_LIST OF TASKS:_
• 1. Shorten the paragraph of the Facebook article beginning "Facebook also told Techcrunch" while keeping its main facts.
• 2. Quote the Facebook article from "Clicking on the" through "emoji as normal.".
== DOCUMENT SEGMENT
Facebook could be about to release its own search engine, letting users find articles to share with their friends alongside their status updates.
At the moment, users must paste in the URL of a page if they want to share it. But some iOS users are seeing a version of the app where they are offered an “add a link” option, which they can click and then search for articles to share.
Clicking on the option gives users a search box, into which they can type their query. They then get results sorted by their likelihood to be shared, with recently-published articles and those posted by others being prioritised.
When users pick the article they want to share from the list, they can add things like a status update, location or emoji as normal.
Initially, the feature has only been rolled out to iOS users in the US. But the site told Techcrunch that it is “piloting a new way to add a link that’s been shared on Facebook to your posts and comments”.
Facebook also told Techcrunch that it had indexed over one trillion posts to power the search engine, looking through users’ feeds to find out which articles had been shared more than others. That socially-powered search is likely to be the Facebook search engine’s selling point over Google, which doesn’t have access to the same data about what articles are being shared and by who.
10 facts you didn’t know about Facebook
10 facts you didn’t know about Facebook
Around 350 million photos are uploaded to Facebook every day, with the site estimating in September last year that users had so far put up more than 250 billion images. That’s 4,000 photos uploaded every second and around 4 per cent of all photos ever taken, according to a study by Nokia.
Facebook’s logo is blue because Mark Zuckerberg is red-green colour blind. “Blue is the richest color for me. I can see all of blue," said Zuckerberg in an interview with the New Yorker. The colour is so popular that Facebook’s campus store even sells nail polish in the exact shade named ‘social butterfly blue’.
Zuckerberg's famously low-key wardrobe (either a grey t-shirt or a hoodie) is so that the CEO saves time deciding what to wear each day. However, Zuckerberg is known to dress up when the occasion demands it. For a 2011 event with Barack Obama he showed up in a suit, with the president introducing himself by saying: “I’m Barack Obama and I’m the guy who got Mark to wear a jacket and tie.”
In July 2006 Zuckerberg turned down a $1 billion offer for the site from Yahoo. He was 22 years old at the time and owned 25 per cent of the company. Zuckerberg reportedly turned it down by saying “I don't know what I could do with the money. I'd just start another social networking site. I kind of like the one I already have.” He definitely made the right choice: Facebook is now valued at $135 billion.
A YouGov poll claimed that three-quarter of UK Facebook users' photos showed someone drinking or inebriated. However, the poll did ask users to estimate the number of boozy snaps themselves, and like all things on Facebook, there might have been an element of exaggeration involved.
====
== EXERCISE DATA
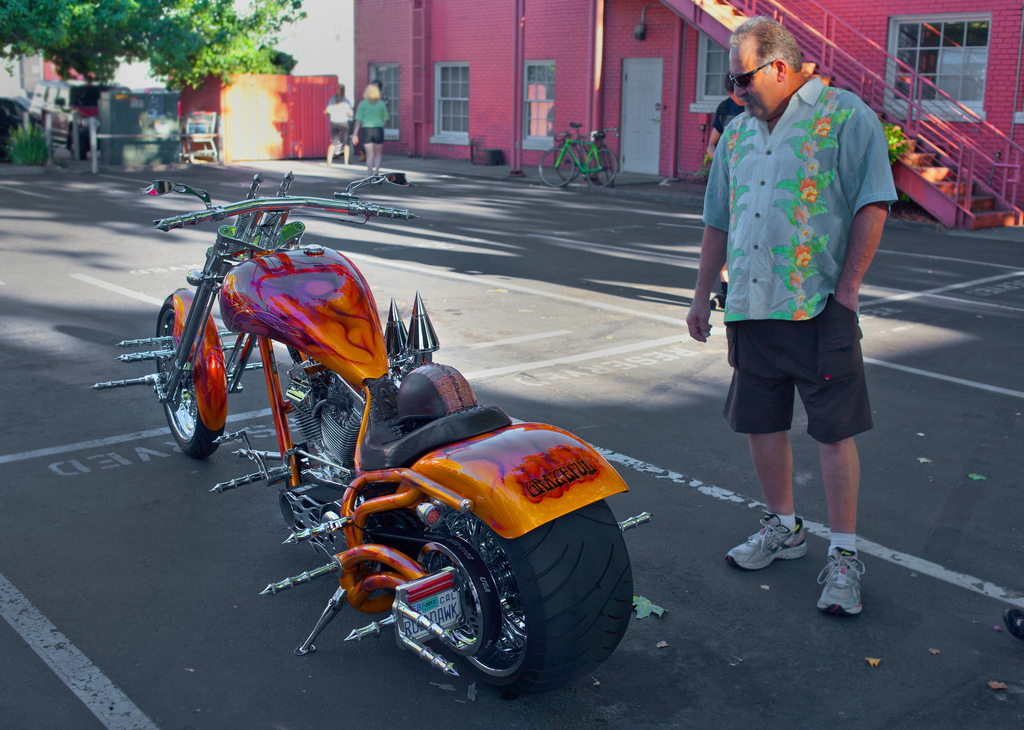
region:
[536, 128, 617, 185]
A green bicycle by a grey door.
====
_SOLUTIONS TO THE EXERCISE:_
• 1. Facebook told Techcrunch it indexed over a trillion posts from users' feeds to see which articles were shared most. This socially-powered search is likely its selling point over Google, which lacks data on what articles are shared and by whom.

• 2.
Clicking on the option gives users a search box, into which they can type their query. They then get results sorted by their likelihood to be shared, with recently-published articles and those posted by others being prioritised.
When users pick the article they want to share from the list, they can add things like a status update, location or emoji as normal.